35 Prozent der Formore-Teile stammen vom Forfour, dem ersten Viersitzer der Lifestyle-Marke, der im preisumkämpften Haifischbecken Kleinwagenmarkt heftiger zu zappeln hat als seinen Erbauern lieb ist. Ziel ist es deshalb, die Forfour-Reihe auszubauen.

Zum Genfer Salon debütierte als Top-Modell ja die Brabus-Version mit 177 PS, auf der anderen Seite gab es ein abgespecktes Einstiegsmodell (unter anderem mit Trommelbremsen) für 10.990 Euro. Mitsubishi indes bietet das zweitürige Schwestermodell Colt nun sogar in einer Version für 9.990 Euro an.

Acht Forfour-Varianten als Design-Entwürfe

Um die Forfour-Reihe weiter auszubauen, haben die Smart-Designer acht Derviate angedacht, von denen zumindest drei realistische Chancen auf Verwirklichung haben. An erster Stelle steht eine offene Version - im Gegensatz zum Schwestermodell Mitsubishi Colt allerdings kein zweitüriges Voll-Cabrio, sondern eine viertürige Cabrio-Limousine: entweder mit elektrischem Rolldach oder herausnehmbaren Glasdach-Elementen.
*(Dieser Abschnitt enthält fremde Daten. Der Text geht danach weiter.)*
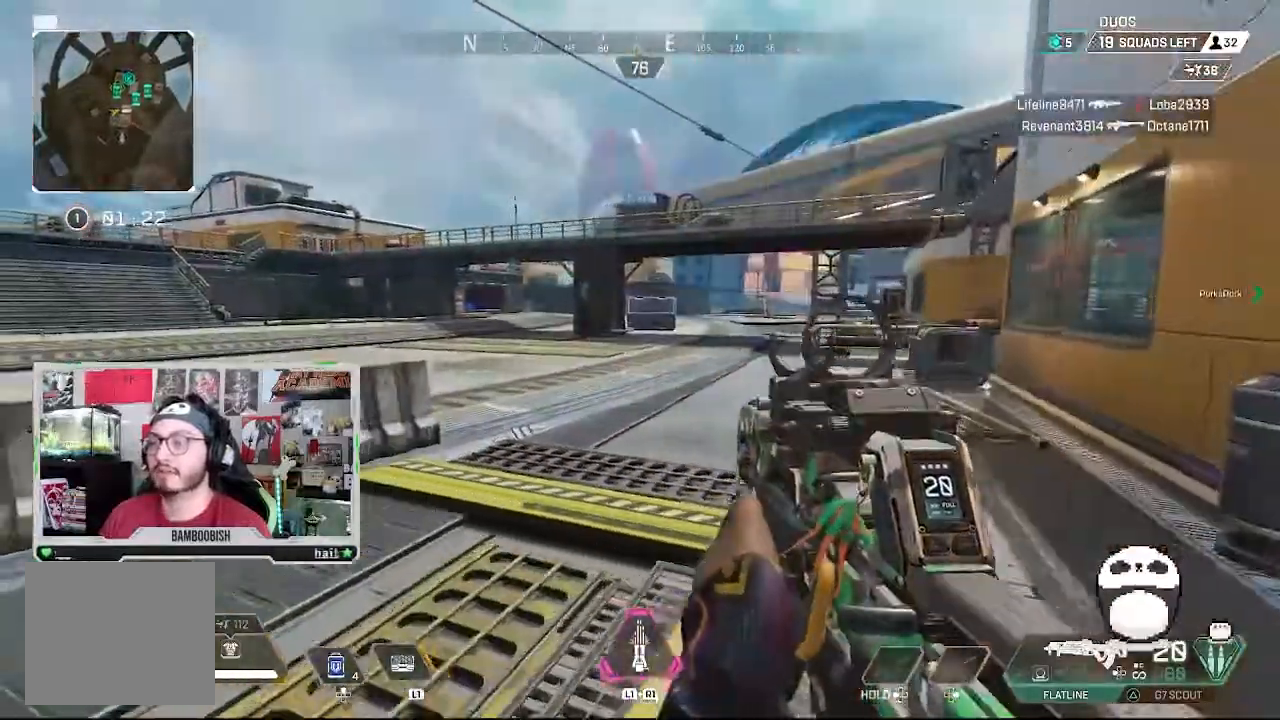
{"dt_ms": 500, "buttons": [], "left_stick": "left", "right_stick": "center", "events": []}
Auch die beiden anderen Karosserievarianten verlangen keine Eingriffe am Unterbau, sie könnten unter Beibehaltung des Radstands realisiert werden. Beide Versionen sind allerdings deutlich länger als die Fourfour-Limousine: ein 5+2-sitziger Minivan mit steiler stehender A-Säule, höherem Dach und drei Sitzreihen sowie ein dynamisch gezeichneter Kombi im Stil des Audi A3 Sportback. Beide Versionen wären ohne hohen Kostenaufwand darzustellen und hätten der größeren Dimensionen wegen auch auf dem US-Markt Chancen. Die Kunststoff-Karosserie des Forfour lässt zudem auch im Frontbereich Spielraum für stilistische Variationen, da keine teuren Blechteile geändert werden müssen.

Fortwo-Nachfolger weiterhin nur als Zweisitzer

Beim Nachfolger für den Fortwo, jenen 2,50-Meter-Floh, mit dem das Smart-Abenteuer 1998 holprig begann, will sich MCC noch bis 2007 Zeit lassen. Denn durch sein einzigartiges Kurz-Konzept hat der Ur-Smart immer noch keine Konkurrenten, obwohl um den Fortwo herum neue Kleinwagen wie Pilze aus dem Boden schießen. Deshalb will Smart an der Bauart festhalten, wenngleich das Auto deutlich länger werden wird als bisher, aber klar unter der Dreimeter-Grenze bleibt.

Das Längenplus braucht Smart, um die künftigen Normen für Fußgängersicherheit erfüllen zu können. Obwohl die Zweisitzigkeit das schwerwiegendste Argument aller Fortwo-Verweigerer ist, hat Smart die Alternative Dreisitzer wieder ad acta gelegt. Der Grund: Ein Dreisitzer wäre bei dem Heckmotor-Package und den Crashsicherheitsanforderungen nicht realisierbar.

Andere Hersteller wie Renault denken allerdings zurzeit sehr wohl über dreisitzige Kleinwagen-Konzepte nach, wie dies zuvor auch schon Fiat und Opel getan haben.